L’expression « être prisonnier du regard des autres » prend ici tout son sens.
M
comme mise en abime. La mise en abime au théâtre, est une technique dans laquelle
on insère une œuvre dans une autre œuvre de même type. Cela peut consister, par
exemple, à insérer une image dans une image. Dans Huit clos, ce sont les
personnages qui jouent eux-mêmes des personnages. Ils avancent tous masqués d’une certaine
manière. Quand les trois personnages se rencontrent, ils n’ont pas fait tomber leurs masques
d’assassins, ils n’ont pas encore pris conscience qu’ils seront ensemble dans la même pièce pour
l’éternité. Au début, leurs relations sont assez normales. Ils font connaissance, emploient des
formules de politesse, conservent le vouvoiement. Par exemple Garcin se comporte comme un
gentleman :« Le… canapé. Oh ! Pardon. (Il se lève) Il est à vous, madame » (Scène IV, page65)
alors qu’il est en fait un peu misogyne : « S’ils m’avaient logé avec des hommes…Les hommes
savent se taire. Mais il ne faut pas trop demander. (Il va vers Estelle et lui passe la main sous le
menton) Alors petite, je te plais ? » (Scène V, page 95). Au début de la pièce, les personnages
(surtout Garcin et Estelle) sont dans la séduction, dans la retenue : ils gardent des attitudes correctes
et polies. Au milieu de la pièce, Garcin arrête de jouer le personnage de l’homme modèle et fait
tomber le masque « Bah ! Mettons-nous à l’aise. J’aimais beaucoup les femmes, sais-tu ? (…) Mets-
toi donc à l’aise, nous n’avons plus rien à perdre. De la politesse, pourquoi ? » (Scène V, page 94).

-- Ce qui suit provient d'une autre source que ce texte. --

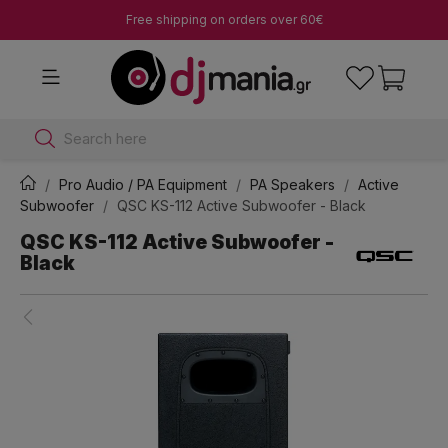
Free shipping on orders over 60€
Search here
Pro Audio / PA Equipment
PA Speakers
Active
Subwoofer
QSC KS-112 Active Subwoofer - Black
QSC KS-112 Active Subwoofer -
Black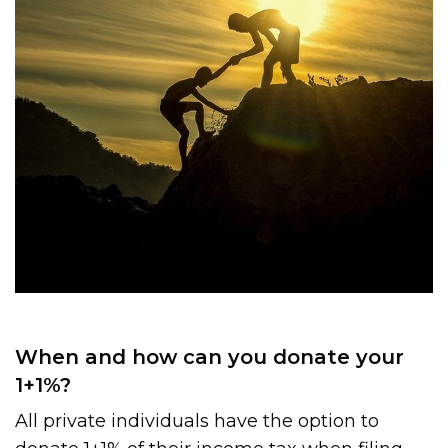
When and how can you donate your
1+1%?
All private individuals have the option to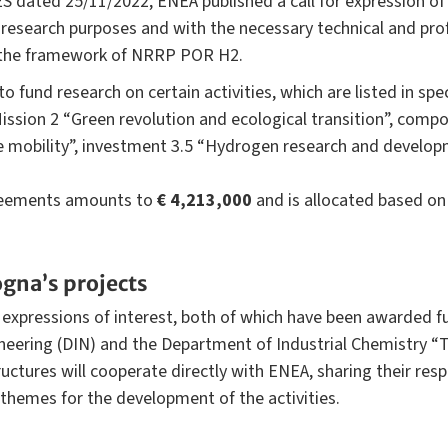
S dated 25/11/2022, ENEA published a call for expression of 
y research purposes and with the necessary technical and pro
n the framework of NRRP POR H2.
und research on certain activities, which are listed in specif
ission 2 “Green revolution and ecological transition”, com
e mobility”, investment 3.5 “Hydrogen research and develop
reements amounts to
€ 4,213,000
and is allocated based on 
ogna’s projects
expressions of interest, both of which have been awarded f
neering (DIN) and the Department of Industrial Chemistry 
uctures will cooperate directly with ENEA, sharing their re
themes for the development of the activities.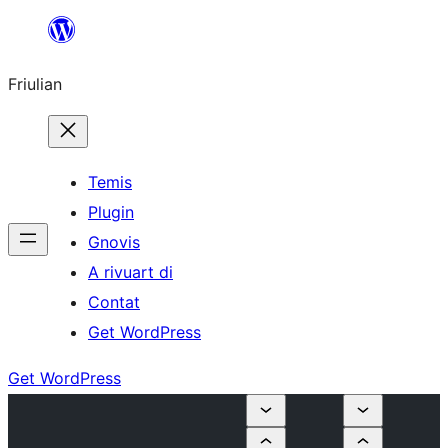
Va
al
Friulian
contignût
Temis
Plugin
Gnovis
A rivuart di
Contat
Get WordPress
Get WordPress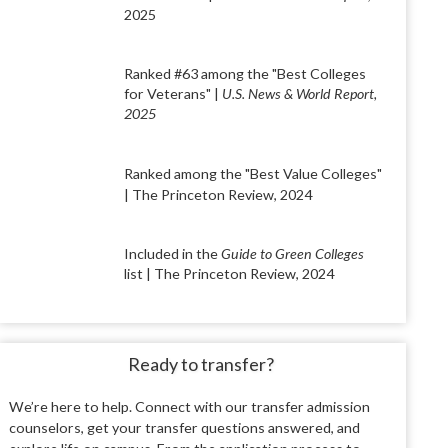
2025
Ranked #63 among the "Best Colleges
for Veterans" |
U.S. News & World Report,
2025
Ranked among the "Best Value Colleges"
| The Princeton Review, 2024
Included in the
Guide to Green Colleges
list | The Princeton Review, 2024
Ready to transfer?
We’re here to help. Connect with our transfer
admission
counselors, get your transfer ques
tions answered, and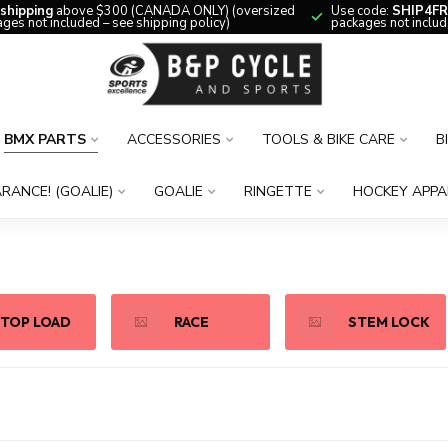
 shipping
above $300 (CANADA ONLY) (oversized
Use code:
SHIP4FR
ges not included – see shipping policy)
packages not includ
BMX PARTS
ACCESSORIES
TOOLS & BIKE CARE
B
RANCE! (GOALIE)
GOALIE
RINGETTE
HOCKEY APPA
TOP LOAD
RACE
STEM LOCK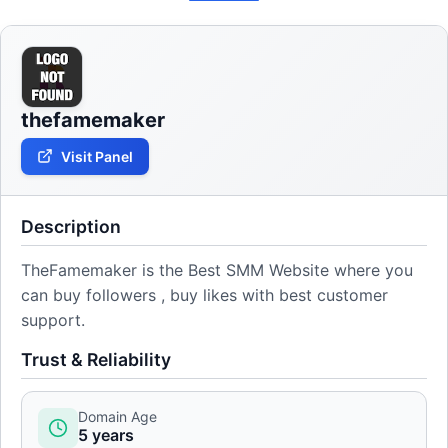
thefamemaker
Visit Panel
Description
TheFamemaker is the Best SMM Website where you
can buy followers , buy likes with best customer
support.
Trust & Reliability
Domain Age
5 years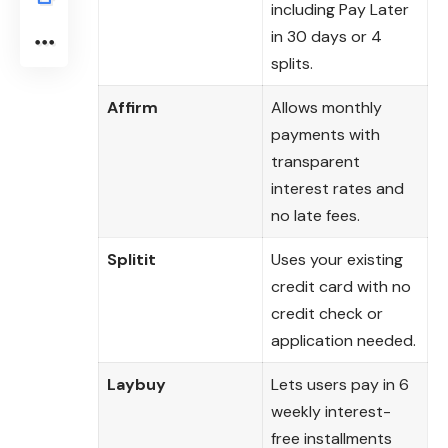
including Pay Later
in 30 days or 4
splits.
Affirm
Allows monthly
payments with
transparent
interest rates and
no late fees.
Splitit
Uses your existing
credit card with no
credit check or
application needed.
Laybuy
Lets users pay in 6
weekly interest-
free installments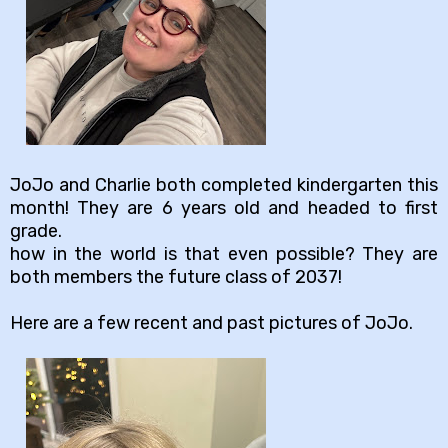
JoJo and Charlie both completed kindergarten this
month! They are 6 years old and headed to first
grade.
how in the world is that even possible? They are
both members the future class of 2037!
Here are a few recent and past pictures of JoJo.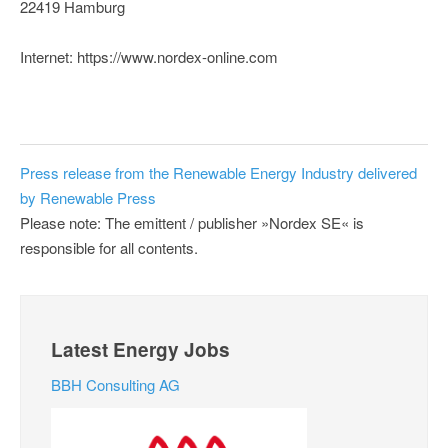
22419 Hamburg
Internet: https://www.nordex-online.com
Press release from the Renewable Energy Industry delivered
by Renewable Press
Please note: The emittent / publisher »Nordex SE« is
responsible for all contents.
Latest Energy Jobs
BBH Consulting AG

Ce n’est que lorsque que les personnages comprennent qu’ils sont condamnés à vivre ensemble
pour l’éternité dans ce salon qu’il « se lâche ». C’est à partir de ce moment qu’ils vont commencer
à se confronter, s’insulter « Mufle ! », « Goujat ! » (Scène V, page 92). Inès, elle, continue tout de
même à garder ses manières un tant soit peu. Quant à Estelle, à la fin de l’histoire, essaie de tuer
Inès « Ha ! Eh bien elle ne nous verra plus » (Scène V, page 148). Plus la pièce avance, plus leurs
relations sont conflictuelles et empoisonnées. Inès est le personnage qui reste dès le début de la
pièce le plus naturel : « Vous ne pourriez pas arrêter votre bouche ? » (Scène II, page 61) même si
elle conserve quand même une attitude plus correcte au début. Inès est bien moins superficielle que
Garcin et Estelle. Par ailleurs, Estelle et Garcin mentent à propos de la raison de leur présence en
enfer ; Inès le sait pertinemment et le terme même de « comédie » apparait dans l’une de ses
répliques :« Pour qui jouez-vous la comédie ? » (Scène V, page 79). De nombreux éléments
révèlent que Garcin joue la comédie : son tic nerveux montre qu’il a quelque chose à cacher, il se
trahit par ses colères. Estelle, elle, se trahit par sa mondanité déplacée, par ses rires, ses réflexions
idiotes : « Je ne peux supporter qu’on attende quelque chose de moi. Ca me donne tout de suite
envie de faire le contraire » (Scène V, page 76).